The Problem with the Evidence Pyramid
Originally published: 2025-08-28
A Familiar but Flawed Symbol
Few images are as instantly recognizable in health care as the “evidence pyramid.” Since the late 1990s, it has been used to show a hierarchy of research designs, from randomized controlled trials at the top down to expert opinion and case reports at the bottom. But as CJ Blunt’s paper The Pyramid Schema shows, the pyramid is more aesthetic than scientific. It oversimplifies, misleads, and strips away nuance in evaluating research quality.
“The pyramid looks authoritative, but it tells us nothing that a simple list or table couldn’t—and it often tells us less.”
What the Research Actually Found
Blunt traces the origins of the evidence pyramid to SUNY Downstate Medical Center in 1997. From there, it spread widely in the early 2000s until it became the visual shorthand for Evidence-Based Medicine (EBM).
But there’s a catch: the pyramid doesn’t improve our understanding of research. Instead, it discourages critical distinctions about study design, quality, and context. Worse, it falsely suggests a rigid, one-size-fits-all ranking of evidence, ignoring the reality that even lower-ranked forms of evidence can sometimes provide stronger insights than higher-ranked ones.
How Chiropractic Has Been Targeted
Within the chiropractic profession, certain factions have eagerly embraced the evidence pyramid to enforce their own narrow version of “evidence-based practice.” By using the pyramid as a weapon, they promote a model of care that prioritizes only randomized trials while dismissing or devaluing observational evidence, clinical experience, and case reports.
This tactic has been particularly harmful to chiropractors who focus on the management of vertebral subluxation. Because research in this area often begins with case reports, case series, and observational designs, pyramid loyalists have used the visual hierarchy to claim such evidence is inherently weak or invalid.
“The pyramid hasn’t just simplified evidence, it has been used to marginalize chiropractic approaches that don’t fit the cartel’s agenda.”
Distorting “Evidence-Informed Practice”
Evidence-informed practice was originally meant to integrate the best available research with clinical expertise and patient values. But the pyramid, when misapplied, creates a distorted version of this philosophy. Instead of encouraging diversity in research methods and clinical approaches, it pushes the profession toward a narrow biomedical model that sidelines chiropractic traditions rooted in vertebral subluxation.
This isn’t just an academic squabble. It shapes policy, influences accreditation and licensure, and reinforces power structures within chiropractic.
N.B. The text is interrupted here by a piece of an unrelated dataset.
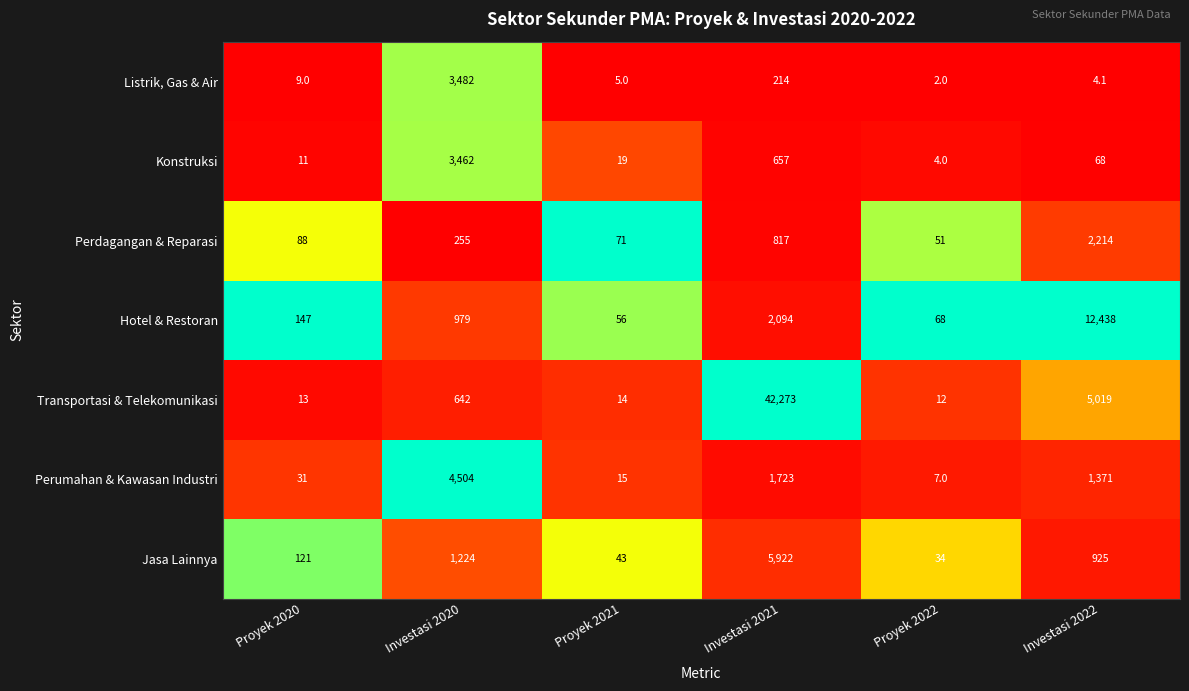

What is the sum of all Transportasi & Telekomunikasi values?

47973.0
The pyramid has become a tool for restraint of trade, excluding valid forms of knowledge and practice in the name of “science,” while undermining professional diversity and autonomy.
Moving Beyond the Pyramid
If chiropractic, and healthcare more broadly, is to be truly evidence-informed, it must move past the limitations of the evidence pyramid. More flexible models, like the GRADE framework, already recognize that study quality and context matter far more than rigid design hierarchies. Chiropractic must embrace pluralism in evidence appraisal, ensuring that case reports, clinical expertise, and patient outcomes are respected alongside trials and systematic reviews.
“Real evidence-informed practice values multiple ways of knowing—not just the narrow view dictated by the pyramid.”
Final Word
The evidence pyramid may be iconic, but it has done more harm than good. In chiropractic, it has been used to silence and marginalize, especially those focused on vertebral subluxation. The profession must reject simplistic hierarchies that divide us and instead build a richer, more inclusive vision of evidence-informed care.